Buffalo Lake is in Sargent County.


----------



## Norm70 (Aug 26, 2005)

wow this old but to get to buffalo you go straight north of rutland about 5 miles. about a 1/2 mile from where the pavement turns to gravel there is an access road on your right. drives you right up to the boat ramp.


----------



## PlainsmanND (Dec 5, 2008)

Norm70 said:


> wow this old but to get to buffalo you go straight north of rutland about 5 miles. about a 1/2 mile from where the pavement turns to gravel there is an access road on your right. drives you right up to the boat ramp.


Yep thats the spot. Ice there yet? I was just south of Audobon the other day. About 6-8" of nice clear ice.

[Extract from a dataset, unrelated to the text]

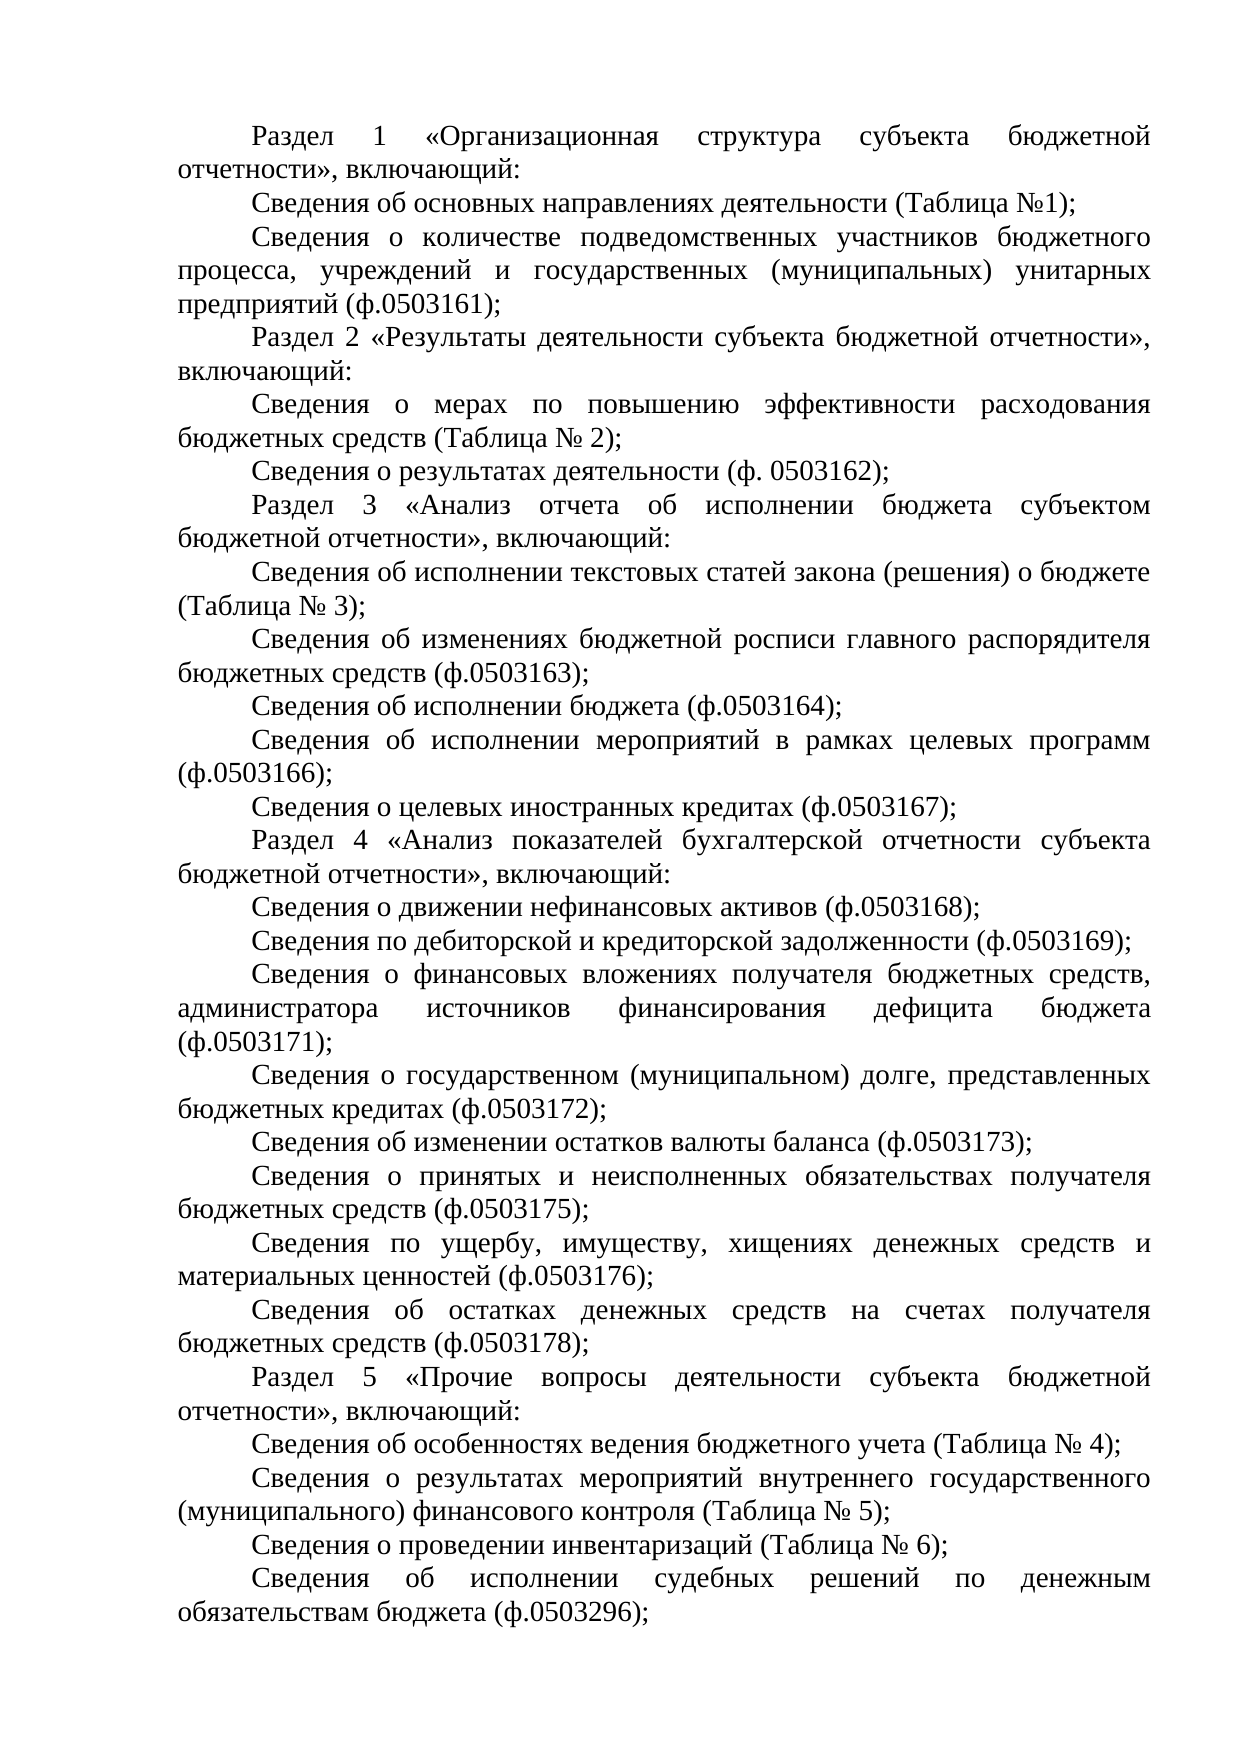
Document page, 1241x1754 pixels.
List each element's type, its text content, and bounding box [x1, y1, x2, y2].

Anyone spearing on Buffalo yet?


----------



## Norm70 (Aug 26, 2005)

i was just south of there the other day. there was 7-8 on the slough i was fishing at. one of my buddies did fish buffalo last weekend it was slow


----------



## HardCore WaterFowler (Dec 9, 2011)

How did you do where you were at Norm?


----------



## Norm70 (Aug 26, 2005)

tons of small perch. did not keep any. had a few in the 7-8 inch range i woulda kept if i was hard up for a meal but decided against it. tons of people fishing. put a cam down and all the perch were the same size. so i didnt stay too long, when and watched the bison.


----------



## Norm70 (Aug 26, 2005)

PlainsmanND said:


> Norm70 said:
> 
> 
> > wow this old but to get to buffalo you go straight north of rutland about 5 miles. about a 1/2 mile from where the pavement turns to gravel there is an access road on your right. drives you right up to the boat ramp.
> ...


i havent heard of neone spearing there yet. i know there were alot of guys out there sat afternoon. the eye bite was ok out there this summer. i might try it this weekend. got some other places i want to try out too, where i have caught perch in the last couple yrs.


----------